Stacking allows you to use classifiers for regression problems and vice versa. For instance, one may try a base model with quantile regression on a binary classification problem. A good stacker should be able to take information from the predictions, even though usually regression is not the best classifier.

Using classifiers for regression problems is a bit trickier. You use binning first: You turn the y-label into evenly spaced classes. A regression problem that requires you to predict wages can be turned into a multiclass classification problem like so:

Everything under 20k is class 1.
Everything between 20k and 40k is class 2.
Everything over 40k is class 3.
The predicted probabilities for these classes can help a stacking regressor make better predictions.

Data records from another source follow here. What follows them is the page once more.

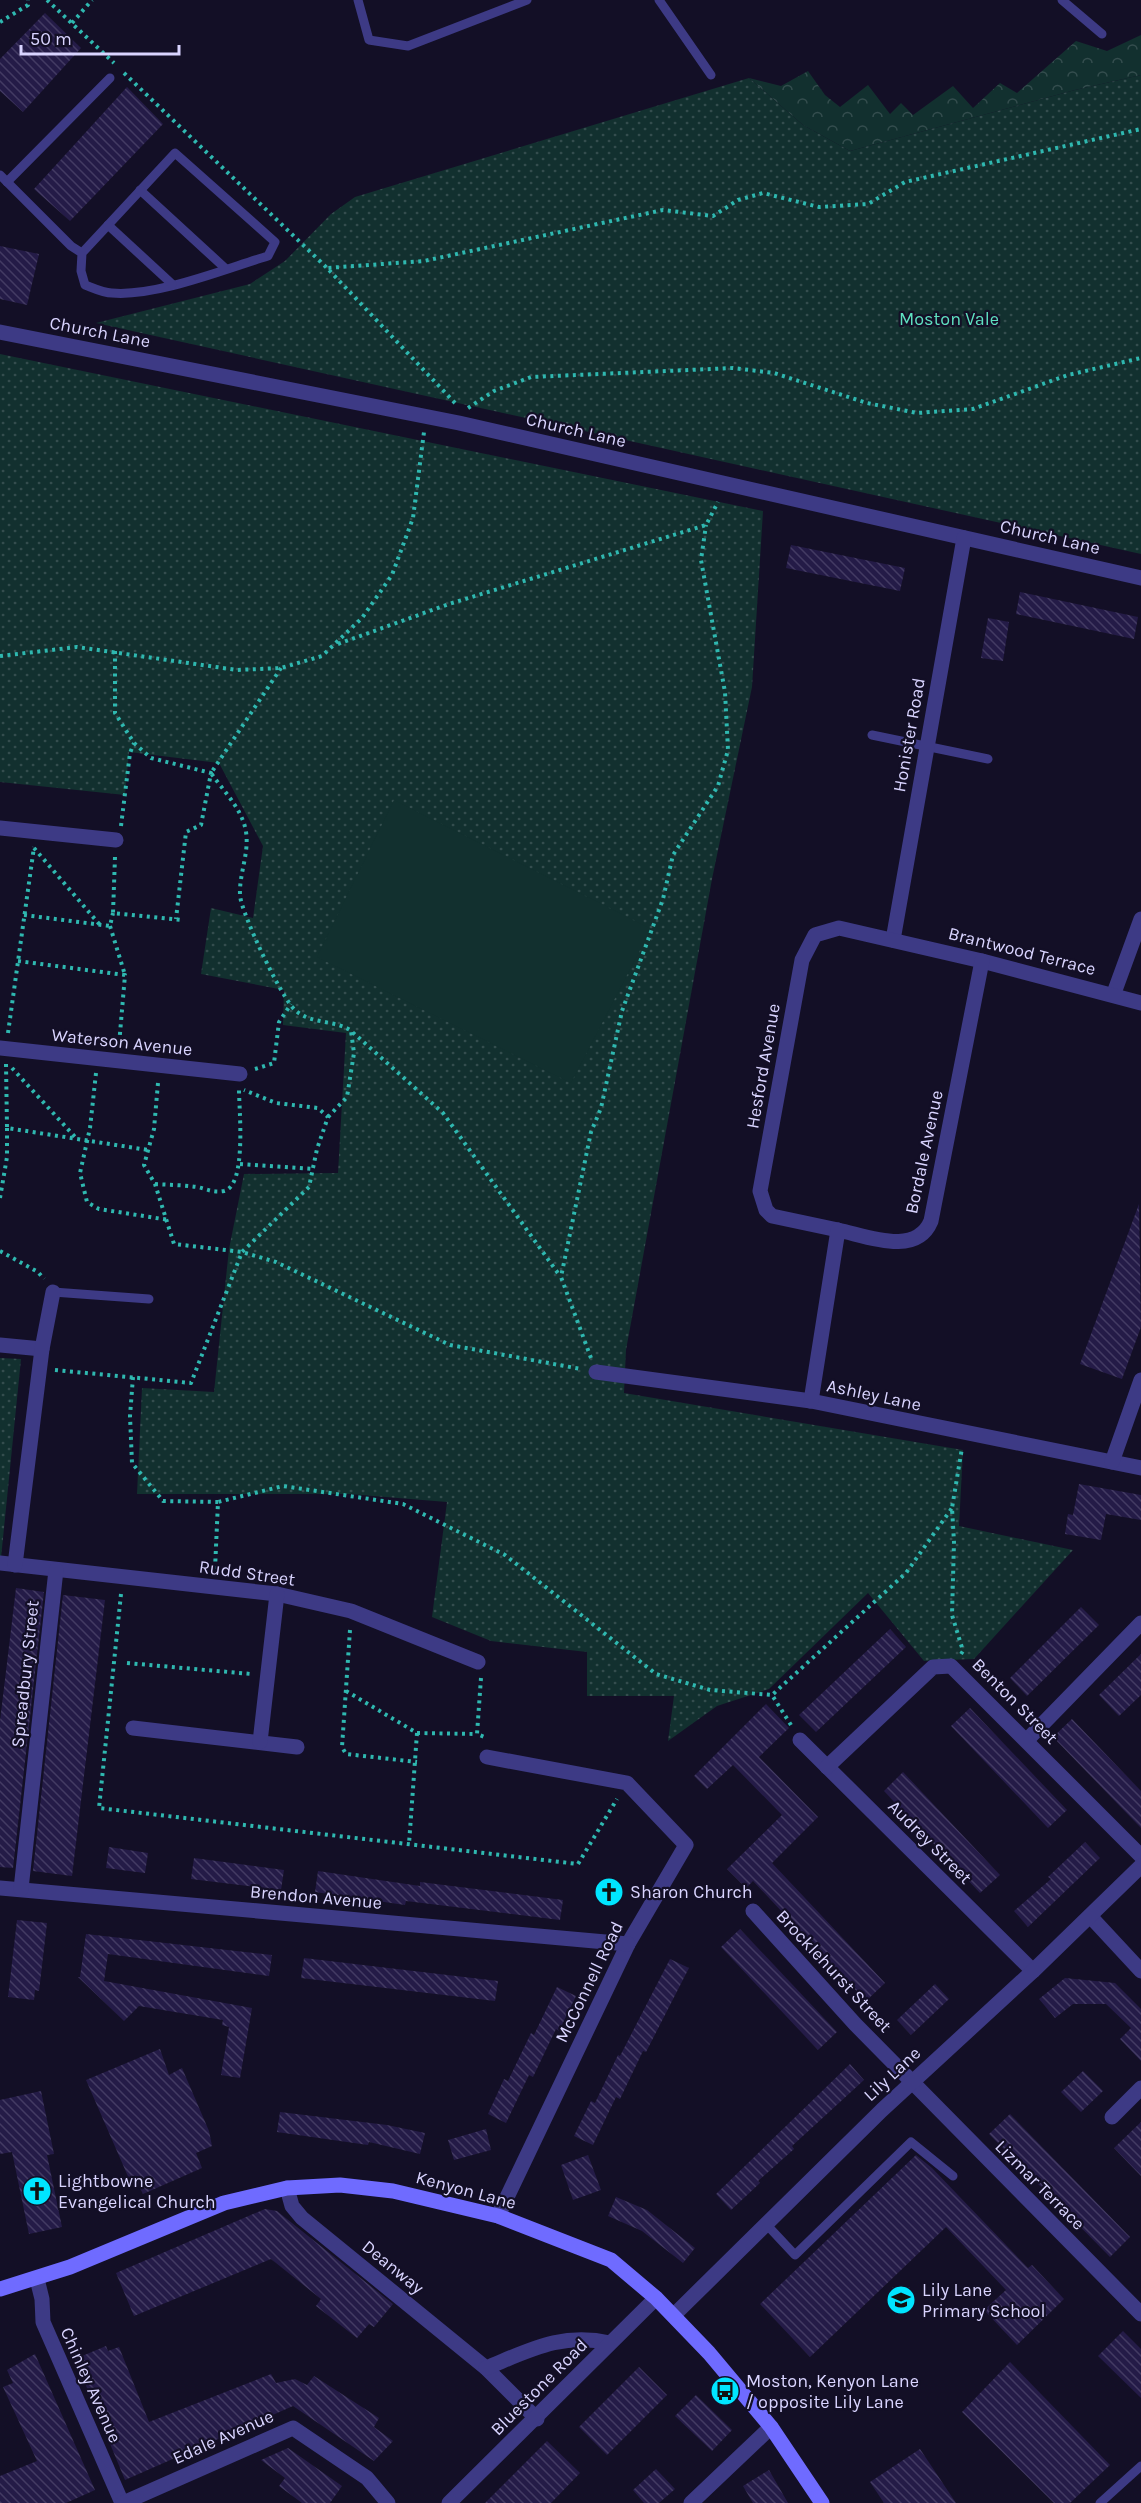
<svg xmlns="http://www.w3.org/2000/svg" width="1141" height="2503" font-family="Karla,sans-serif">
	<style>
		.forest { fill: url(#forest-crowns) }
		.park { fill: url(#park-dots) }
		.garden { fill: #12302f }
		.building { fill: url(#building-back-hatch) }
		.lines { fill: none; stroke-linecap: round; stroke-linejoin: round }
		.path { stroke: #2fb8b0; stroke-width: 4; stroke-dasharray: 3 4.5; stroke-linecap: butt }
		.lane { stroke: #3d3a85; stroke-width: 9 }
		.street { stroke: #3d3a85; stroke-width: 15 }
		.secondary { stroke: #6f6bff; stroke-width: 15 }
		.labels { text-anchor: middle; stroke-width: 4.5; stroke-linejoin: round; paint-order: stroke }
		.park-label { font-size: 18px; fill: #5fe0c0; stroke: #130f26 }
		.street-label { font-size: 18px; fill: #d9d4ff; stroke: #130f26 }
		.poi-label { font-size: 18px; fill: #d9d4ff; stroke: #130f26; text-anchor: start }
	</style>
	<defs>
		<pattern id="forest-crowns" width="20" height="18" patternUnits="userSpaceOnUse" patternTransform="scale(1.5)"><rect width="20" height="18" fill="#12302f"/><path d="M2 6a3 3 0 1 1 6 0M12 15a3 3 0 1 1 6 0" fill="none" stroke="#344d4e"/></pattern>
		<pattern id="park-dots" width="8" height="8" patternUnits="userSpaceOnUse" patternTransform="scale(1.5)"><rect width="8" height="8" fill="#12302f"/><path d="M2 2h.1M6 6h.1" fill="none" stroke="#344d4e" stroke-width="1.8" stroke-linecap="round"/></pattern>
		<pattern id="building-back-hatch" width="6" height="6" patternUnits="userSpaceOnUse" patternTransform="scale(1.5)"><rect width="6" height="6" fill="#241b47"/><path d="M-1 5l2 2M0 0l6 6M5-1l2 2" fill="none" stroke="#433b63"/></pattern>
	</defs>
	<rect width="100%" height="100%" fill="#130f26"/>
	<path class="forest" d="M1141,35V75L1075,90L850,151L803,125L749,78L781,86L808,71L825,95L840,107L868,85L890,114L901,103L913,115L953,86L973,108L1000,83L1017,93L1076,41L1107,51Z"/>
	<g class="park">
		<path d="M1141,75V554L96,323L250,284L285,261L331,214L355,197L749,78L803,125L850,151L1075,90Z"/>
		<path d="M0,354L763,511L752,687L712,879L626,1350L624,1393L963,1450L959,1526L1073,1550L974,1659L924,1661L868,1593L769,1689L717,1706L668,1741L674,1696H587V1652L491,1641L432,1617L447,1502L349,1494H137L142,1388L214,1392L229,1249L244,1174L338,1173L346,1033L283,1025L284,990L201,974L211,908L253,918L263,846L219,763L129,752L125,795L0,782Z"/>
		<path d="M0,1358L21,1359L1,1558H0Z"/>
	</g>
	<path class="garden" d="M394,800L651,929L571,1083L317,957Z"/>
	<g class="building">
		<path d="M45,13L81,48L23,112L0,91V59Z"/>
		<path d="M127,87L163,124L70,221L34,189Z"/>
		<path d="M0,246L39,254L27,305L0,299Z"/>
		<path d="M791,545L905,568L900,591L786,568Z"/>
		<path d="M1020,592L1138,617L1134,639L1016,614Z"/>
		<path d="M988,618L1009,622L1003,661L981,658Z"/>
		<path d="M1139,1204L1141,1327L1122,1379L1080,1364Z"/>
		<path d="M1079,1484L1141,1495V1520L1106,1514L1101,1540L1065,1534L1068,1514L1073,1515Z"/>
		<path d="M16,1588L44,1592L13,1868L0,1867V1721Z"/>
		<path d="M63,1595L105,1600L72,1876L33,1871Z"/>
		<path d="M1081,1607L1099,1625L1027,1696L1010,1678Z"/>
		<path d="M890,1629L906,1647L816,1732L799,1715Z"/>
		<path d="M1141,1654V1695L1119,1716L1099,1695Z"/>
		<path d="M766,1704L789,1728L759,1757L818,1817L772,1863L885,1983L866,2001L753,1881L746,1888L727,1869L782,1815L733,1765L707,1789L694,1776Z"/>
		<path d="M970,1708L1067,1810L1048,1828L951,1726Z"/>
		<path d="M1072,1719L1141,1791V1828L1053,1737Z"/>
		<path d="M903,1772L1000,1875L980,1893L884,1791Z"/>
		<path d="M1085,1842L1100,1858L1028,1927L1014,1911L1051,1879L1048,1877Z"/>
		<path d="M109,1847L148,1853L145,1873L106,1868Z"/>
		<path d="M194,1858L284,1870L281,1890L191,1879Z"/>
		<path d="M318,1871L420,1886V1882L563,1900L560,1920L406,1901L405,1905L315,1892Z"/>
		<path d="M17,1920L47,1923L39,1991L35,1990L34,2000L8,1997Z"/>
		<path d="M740,1929L837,2032L818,2050L721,1947Z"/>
		<path d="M86,1934L272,1955L269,1976L108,1954L104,1981L252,2008L240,2078L221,2075L229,2027L222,2025L223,2020L139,2006L124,2021L78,1977H80Z"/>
		<path d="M304,1958L498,1981L495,2001L301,1978Z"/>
		<path d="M670,1959L689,1968L646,2052L643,2051L620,2099L616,2097L593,2145L574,2136L591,2101L595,2103L618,2055L620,2056Z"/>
		<path d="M1065,1978L1115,1983L1141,2009V2061L1120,2039L1131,2028L1106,2004H1073L1055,2018L1039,1999Z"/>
		<path d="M935,1984L949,1999L911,2035L897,2020Z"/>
		<path d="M557,1987L576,1996L559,2031L556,2029L533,2077L529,2075L506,2123L488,2114L504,2079L508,2081L531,2033L534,2035Z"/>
		<path d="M160,2049L169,2075L182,2068L209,2131L212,2146L196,2153L202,2168L143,2194L135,2179L130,2181L86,2080Z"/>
		<path d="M850,2064L864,2080L792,2146L794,2149L758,2181L760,2183L731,2210L716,2194Z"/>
		<path d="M1083,2071L1103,2091L1081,2112L1061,2092Z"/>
		<path d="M41,2091L54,2154L47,2155L62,2227L29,2234L12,2152L0,2154V2100Z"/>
		<path d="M280,2112L387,2125L425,2133L420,2154L369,2142L368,2145L277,2132Z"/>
		<path d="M1010,2114L1130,2237L1110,2257L989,2134Z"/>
		<path d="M1141,2122V2176L1114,2148Z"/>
		<path d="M486,2129L491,2150L454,2160L448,2140Z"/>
		<path d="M588,2155L601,2190L573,2200L561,2165Z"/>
		<path d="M916,2155L932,2168L1028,2268L1032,2265L1064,2299L1017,2345L984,2310L1006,2290L946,2227L810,2357L760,2304Z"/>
		<path d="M616,2197L647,2210L695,2248L683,2263L642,2231L608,2216Z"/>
		<path d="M265,2209L277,2211L393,2304L374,2327L369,2324L357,2338L316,2306L321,2299L271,2259L134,2316L116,2273Z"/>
		<path d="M1123,2331L1141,2349V2398L1098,2356Z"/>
		<path d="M106,2346L108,2351L119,2347L149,2422L271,2374L276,2383L295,2379L307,2385L314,2376L379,2418L374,2427L393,2441L374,2461L293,2406L125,2480L75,2359Z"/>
		<path d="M35,2354L95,2490L66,2503H0V2476L37,2461L3,2387L13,2383L7,2370Z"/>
		<path d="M1010,2362L1110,2465L1070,2503H1054L962,2412Z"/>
		<path d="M639,2367L667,2395L607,2455L579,2427Z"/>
		<path d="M696,2395L732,2430L712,2451L675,2416Z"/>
		<path d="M547,2441L580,2473L551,2503H485Z"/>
		<path d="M288,2448L342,2486L330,2503H302L279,2486L285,2478L261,2460Z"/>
		<path d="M920,2449L956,2503H884L870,2482Z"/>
		<path d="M656,2469L675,2489L659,2503H644L633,2490Z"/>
		<path d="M769,2470L788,2503H753L743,2486Z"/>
	</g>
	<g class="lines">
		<g class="path">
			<path d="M47,0L114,63"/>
			<path d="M0,22L28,5V0"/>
			<path d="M72,23L92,0"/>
			<path d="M124,73L327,268"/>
			<path d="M455,403L327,268L424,261L663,210L713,216L738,200L763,193L819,207L868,204L905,182L1141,129"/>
			<path d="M468,408L494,391L531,377L733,368L774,373L867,403L917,413L973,409L1068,375L1141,358"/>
			<path d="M338,644L449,604L706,525L718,502"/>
			<path d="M115,651V713L134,743L151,758L211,773L201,825L186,832L176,919"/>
			<path d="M0,656L77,647L237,670L281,668L322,656L362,618L392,575L413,518L424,432"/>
			<path d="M281,668L211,773C222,789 240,807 245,827C251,850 239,872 240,895C241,913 282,999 295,1010C310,1024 334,1020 350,1030L443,1113L560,1276"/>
			<path d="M121,826L130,753L134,743"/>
			<path d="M34,848L100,925"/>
			<path d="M115,857L113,913L181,920"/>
			<path d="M24,915L110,926L113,913"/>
			<path d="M110,926L125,975"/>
			<path d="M18,961L125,975L119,1045"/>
			<path d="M8,1033L34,847"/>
			<path d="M6,1064L7,1128L148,1150"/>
			<path d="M12,1068L76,1138"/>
			<path d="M255,1069L274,1063L279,1022L291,1004"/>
			<path d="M96,1073L90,1128L80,1173L87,1202L99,1209L169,1220"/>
			<path d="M158,1083L154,1129L144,1165L155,1184L174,1244L242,1252L276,1262L450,1345L581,1369"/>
			<path d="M328,1117L347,1097L354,1053L351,1031"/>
			<path d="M240,1164L313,1169"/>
			<path d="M155,1184C169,1185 184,1185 197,1187C207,1189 213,1193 224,1191C247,1186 239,1109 239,1090"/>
			<path d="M0,1198L7,1157V1128"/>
			<path d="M0,1251L38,1272L44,1279"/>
			<path d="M591,1358L561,1277L591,1132L601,1108L622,1011L663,899L673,855L718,786L728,750L725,692L701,560L706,525"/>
			<path d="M55,1370L191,1383L242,1252L309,1187L317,1149L328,1117L318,1108L276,1103L244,1090"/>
			<path d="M133,1377L130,1416L132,1463L163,1501L218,1502"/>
			<path d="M215,1569L218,1502L283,1486L403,1504L505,1555L656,1674L710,1690L772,1695"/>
			<path d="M121,1594L99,1808L578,1864L617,1799"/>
			<path d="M350,1630L342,1747L346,1754L417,1762"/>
			<path d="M961,1654L963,1651L952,1615L954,1542L952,1508L962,1448"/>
			<path d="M127,1663L251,1674"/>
			<path d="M481,1678L477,1734L487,1738"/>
			<path d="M346,1691L417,1733L409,1844"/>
			<path d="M791,1725L772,1695L906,1573L952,1508"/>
			<path d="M417,1733L477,1734"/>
		</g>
		<g class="lane">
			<path d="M358,0L369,40L408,46L527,0"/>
			<path d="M659,0L711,75"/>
			<path d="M1062,0L1102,34"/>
			<path d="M0,175L71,246L82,253L81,271L85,285C93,288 103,293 112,293C156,297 225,269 268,256L275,242L175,153L82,253"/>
			<path d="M7,182L110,78"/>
			<path d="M140,190L226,269"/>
			<path d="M108,225L172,284"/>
			<path d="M872,735L988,759"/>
			<path d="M53,1292L149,1299"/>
			<path d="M766,2224L795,2255L911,2142L953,2176"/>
			<path d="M1100,2503L1141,2466"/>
		</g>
		<g class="street">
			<path d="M0,332L459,423L1141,578"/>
			<path d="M0,828L116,840"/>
			<path d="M893,940L964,538"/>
			<path d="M1114,993L1141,919"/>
			<path d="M0,1048L240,1074"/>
			<path d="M838,1230L772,1216L766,1210L760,1191L802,960L815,935L839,928L982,961L1141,1003"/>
			<path d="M0,1345L42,1349"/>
			<path d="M596,1372L811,1401L1141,1468"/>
			<path d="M811,1401L838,1230C867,1236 916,1257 931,1221L982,961"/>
			<path d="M1112,1462L1141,1380"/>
			<path d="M0,1563L277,1594L351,1611L478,1662"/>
			<path d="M15,1565L42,1349L53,1292"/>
			<path d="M133,1728L297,1747"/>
			<path d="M800,1740L1033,1971"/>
			<path d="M1027,1740L1141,1623"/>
			<path d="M260,1742L277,1594"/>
			<path d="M487,1757L627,1783L686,1845L628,1944L498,2216"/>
			<path d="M827,1767L933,1667L951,1666L1141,1856"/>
			<path d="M0,1888L628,1944"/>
			<path d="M21,1889L56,1570"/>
			<path d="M753,1911L855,2024L1141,2314"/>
			<path d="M1090,1916L1141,1971"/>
			<path d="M1112,2117L1141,2088"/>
			<path d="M287,2188L292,2206L302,2218L486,2368L537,2419"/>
			<path d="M37,2279L42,2299L43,2322L122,2503"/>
			<path d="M674,2315L882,2110L1033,1971L1141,1866"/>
			<path d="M486,2368C530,2350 562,2332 610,2343"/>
			<path d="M123,2503L293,2428L367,2478L388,2503"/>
			<path d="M449,2503L656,2298"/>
			<path d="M691,2503L771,2427"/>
		</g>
		<path class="secondary" d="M0,2289L70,2267L224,2203L287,2188L340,2185L393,2191L498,2216L611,2260L656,2298L709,2353L771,2427L822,2503"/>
	</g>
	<defs>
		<g id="church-disc" transform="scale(1.5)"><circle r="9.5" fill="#00e5ff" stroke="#130f26"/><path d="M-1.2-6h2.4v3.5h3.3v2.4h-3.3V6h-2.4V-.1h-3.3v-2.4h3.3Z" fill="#111"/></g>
		<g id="school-disc" transform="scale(1.5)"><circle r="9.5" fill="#00e5ff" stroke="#130f26"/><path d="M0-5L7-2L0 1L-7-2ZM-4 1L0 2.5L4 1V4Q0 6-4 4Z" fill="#111"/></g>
		<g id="bus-disc" transform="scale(1.5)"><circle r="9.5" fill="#00e5ff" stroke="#130f26"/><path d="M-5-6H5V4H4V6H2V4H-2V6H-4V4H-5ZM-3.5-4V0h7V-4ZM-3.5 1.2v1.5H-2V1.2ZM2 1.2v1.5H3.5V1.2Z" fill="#111"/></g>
	</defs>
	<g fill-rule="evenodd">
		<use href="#church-disc" x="609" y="1892"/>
		<use href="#church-disc" x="37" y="2191"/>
		<use href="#school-disc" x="901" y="2300"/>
		<use href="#bus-disc" x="725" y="2391"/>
	</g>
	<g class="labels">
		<g class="park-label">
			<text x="949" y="325">Moston Vale</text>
		</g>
		<g class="street-label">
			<text transform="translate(100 332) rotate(11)" y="6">Church Lane</text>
			<text transform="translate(576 430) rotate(13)" y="6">Church Lane</text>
			<text transform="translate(1050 537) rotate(13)" y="6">Church Lane</text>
			<text transform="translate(909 735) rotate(-80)" y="6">Honister Road</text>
			<text transform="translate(1022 951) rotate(14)" y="6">Brantwood Terrace</text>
			<text transform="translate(122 1042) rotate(6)" y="6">Waterson Avenue</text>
			<text transform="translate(763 1066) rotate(-80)" y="6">Hesford Avenue</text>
			<text transform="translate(924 1152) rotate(-78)" y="6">Bordale Avenue</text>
			<text transform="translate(874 1395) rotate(12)" y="6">Ashley Lane</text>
			<text transform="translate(247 1573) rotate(8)" y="6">Rudd Street</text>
			<text transform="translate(25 1674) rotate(-84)" y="6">Spreadbury Street</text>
			<text transform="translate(1015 1701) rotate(45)" y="6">Benton Street</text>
			<text transform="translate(930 1842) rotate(45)" y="6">Audrey Street</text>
			<text transform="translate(316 1897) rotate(5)" y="6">Brendon Avenue</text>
			<text transform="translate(834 1971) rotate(47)" y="6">Brocklehurst Street</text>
			<text transform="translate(589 1982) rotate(-64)" y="6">McConnell Road</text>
			<text transform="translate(892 2074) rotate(-43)" y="6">Lily Lane</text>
			<text transform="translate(1040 2185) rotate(45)" y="6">Lizmar Terrace</text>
			<text transform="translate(466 2190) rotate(15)" y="6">Kenyon Lane</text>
			<text transform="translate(393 2267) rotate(39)" y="6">Deanway</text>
			<text transform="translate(91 2385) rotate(66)" y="6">Chinley Avenue</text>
			<text transform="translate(539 2387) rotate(-45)" y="6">Bluestone Road</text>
			<text transform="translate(223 2437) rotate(-24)" y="6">Edale Avenue</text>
		</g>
		<g class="poi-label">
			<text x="630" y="1898">Sharon Church</text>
			<text x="58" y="2187">Lightbowne<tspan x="58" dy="21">Evangelical Church</tspan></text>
			<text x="922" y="2296">Lily Lane<tspan x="922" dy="21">Primary School</tspan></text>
			<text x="746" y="2387">Moston, Kenyon Lane<tspan x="746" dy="21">/ opposite Lily Lane</tspan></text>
		</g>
	</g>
	<path d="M21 45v9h158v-9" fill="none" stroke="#d9d4ff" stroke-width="3"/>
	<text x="30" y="45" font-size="18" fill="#d9d4ff" stroke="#130f26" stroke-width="4.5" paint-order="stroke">50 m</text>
</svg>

### Everything is a hyper-parameter

When doing stacking/blending/meta-modeling it is healthy to think of every action as a hyper-parameter for the stacker model.

So for instance:

Not scaling the data
Standard-Scaling the data
Minmax scaling the data
are simply extra parameters to be tuned to improve the ensemble performance. Likewise, the number of base models to use can be seen as a parameter to optimize. Feature selection (top 70%) or imputation (impute missing features with a 0) are other examples of meta-parameters.

Like a random gridsearch is a good candidate for tuning algorithm parameters, so does it work for tuning these meta-parameters.